• **Textauszug**:
+ + + + + + +
Hiob

Hiob – Joseph Roth (1930)

Einleitung

Der Roman „Hiob“ von Joseph Roth beschreibt das Leben der jüdischen Familie Singer. Ihr Leben wird durch eine Reihe von Schicksalsschlägen bestimmt, die die Familie auseinanderbrechen lassen und ihre traditionellen Werte ins Wanken bringen.

Die Handlung
Die Handlung des Romans lässt sich grundsätzlich in zwei Teile einteilen.
In den Kapiteln eins bis neun befindet sich Familie Singer in Russland. Sie leben als jüdische Familie im ländlichen Zuchnow in einem jüdischen Schtetl. Die Lebensweise der Familie ist geprägt durch familiäre Probleme, die Frage der Auswanderung nach Amerika und schließlich der Ankunft in New York. In der Familie gibt es Auflösungserscheinungen, die das Elternpaar (Mendel und Deborah) zu verhindern versuchen, dies gelingt ihnen jedoch kaum. Die Gesellschaft des jüdischen Schtetl ist durch die Agrarwirtschaft bestimmt. Die Juden sind abgeschottet von der restlichen Gemeinschaft und bleiben lieber unter sich. Sie haben dafür untereinander sehr enge und persönliche Beziehungen. Das Leben ist eher bäuerlich, schlicht und auf das lebensnotwendige reduziert. Auch Familie Singer lebt ein ärmliches Leben, da Mendel nur wenig verdient. Der Lebensstil umfasst die fast mittelalterliche Welt des jüdischen Schtetls.
Im zweiten Teil (Kapitel zehn bis 16) lebt die Familie in einem jüdischen Viertel der Großstadt New York. Ihr Leben ist bestimmt durch schwerwiegende Schicksalsschläge, den Abfall Mendels von Gott und die Rückkehr des verlorenen Sohnes, welche eine Versöhnung von Mendel mit Gott bewirkt. Die Familie löst sich zunächst weiterhin auf und wird von Todesfällen erschüttert. Das Leben in der amerikanischen Gesellschaft wiederum bringt Anonymität, Liberalität und Assimilationsdruck mit sich. Jedoch lebt Familie Singer auch weiterhin relativ abgeschlossen in einem jüdischen Viertel und hält sich durch finanzielle Unterstützung des Sohnes über Wasser. Der Lebensstil umfasst die moderne Großstadtgesellschaft der Jahrhundertwende.

 
Die Figuren

Mendel (der Gerechte)
+ + + + + + +
• **Aufgeführtes Material**:
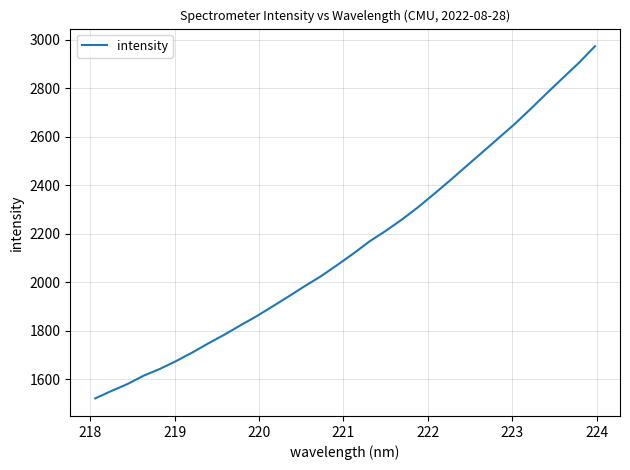

What is the difference between the maximum and minimum values?

1450.5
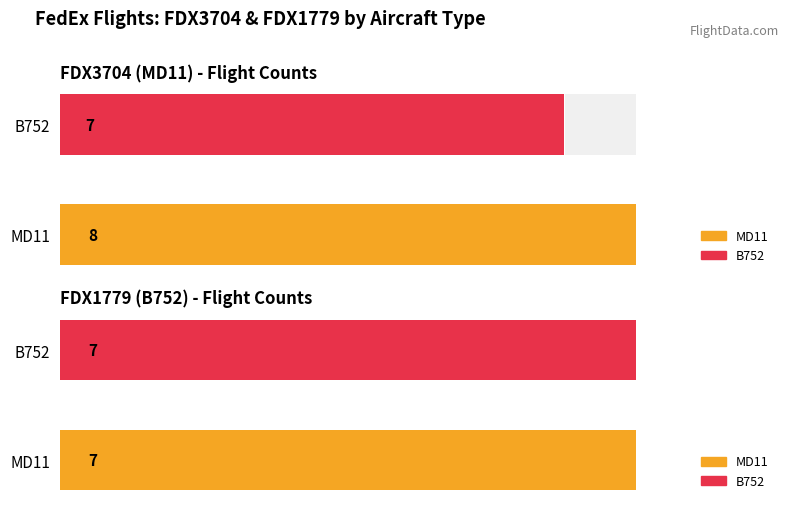

What is the maximum value shown in the chart?

8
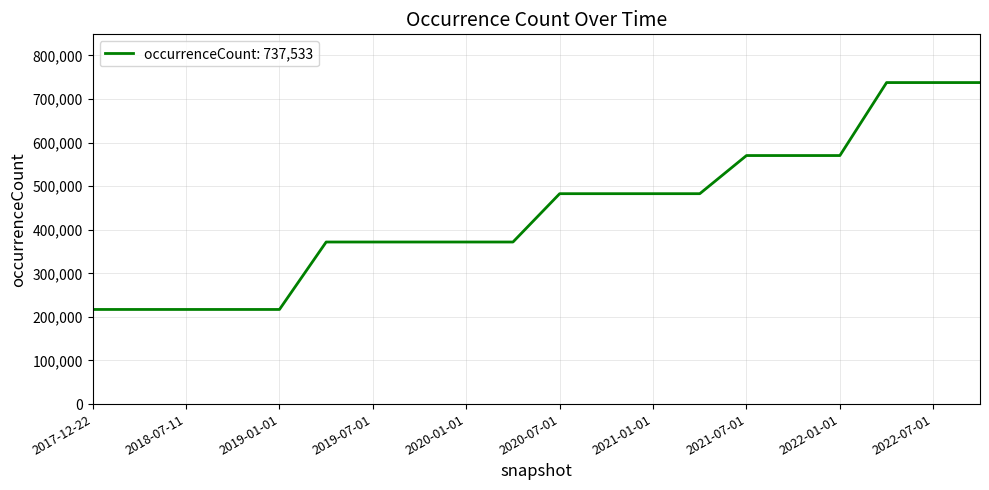

How many distinct data groups are displayed?

1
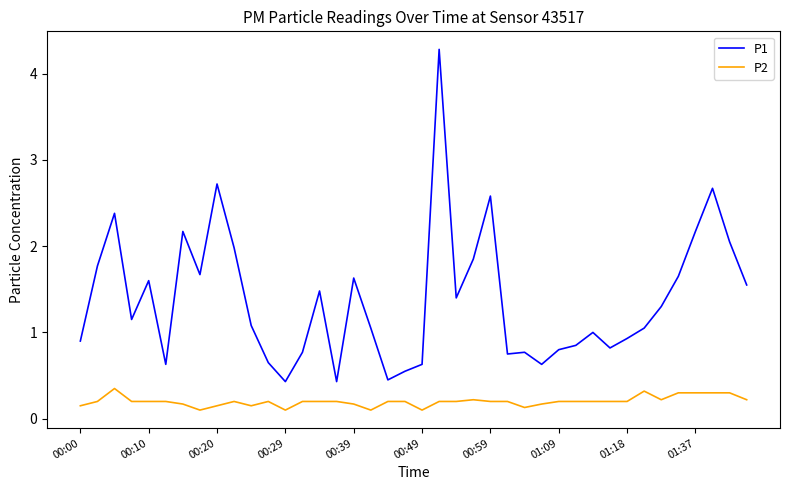

What is the maximum value for P1?

4.3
+ + + + + + +
• **Aufgabenstellung**:
• a. In welchem Ort lebt Familie Singer laut dem Text zum Roman „Hiob“ in den Kapiteln eins bis neun?
• b. Führen Sie den Text zum Roman „Hiob“ an der Stelle fort, an der er endet.

• **Lösungen**:
• a. Im ländlichen Zuchnow, in einem jüdischen Schtetl in Russland.

• b.
In Russland lebt Mendel Singer das Leben eines ganz alltäglichen Juden, der ein gleichmäßiges Leben hat. Er gehört der untersten gesellschaftlichen Schicht an, da er Lehrer ist und die Juden der Meinung sind, dass man Wissen nicht für Geld erlangen sollte. Durch seine Gebete und Schriftlesungen hat Mendel die Nähe zu Gott gefunden, weshalb sein Lebensrhythmus durch rituelle Handlungen und Gebetszeiten bestimmt ist. Auch äußerlich sieht er nach einem traditionellen Juden aus. Er hat einen Bart und trägt eine Mütze, einen Kaftan und Lederstiefel. Mendel nimmt seine, von der Tradition geprägte, Vaterrolle an.
Er ist immer beherrscht von dem Gefühl heiliger Scheu, weil er sich von Gott und seiner Strenge und Größe abhängig sieht. Sein Gehorsam und seine Treue zur Thora verbieten ihm Handlungen gegen den Glauben. Durch seine Frömmigkeit erträgt er sein Leid klaglos und akzeptiert arm und reich. Mendel erklärt sich die ungerechte Ordnung der Welt durch die Unbegreiflichkeit von Gottes Handeln. In seinem Glauben und seiner engen Beziehung zu Gott findet er Geborgenheit, während er zu Gesellschaft eher Abstand hält. Er fühlt sich hilflos und verhält sich unterwürfig, da er sie als „feindliche Umwelt“ ansieht.
Mendel entscheidet sich für die Auswanderung ach Amerika, um seine Tochter Mirjam zu beschützen. Dort angekommen setzt er sich jedoch nicht mit der fremden Kultur auseinander und hat dafür aber enorm schwierige Umstände für sein traditionsgebundenes Leben- Durch die fehlende Grundlage seiner familiären Beziehungen stürzt er in eine Identitätskrise und findet nur Halt in seinen religiösen Überzeugungen. Das Leben in Amerika ist für Mendel geprägt durch Einsamkeit und Selbstentfremdung.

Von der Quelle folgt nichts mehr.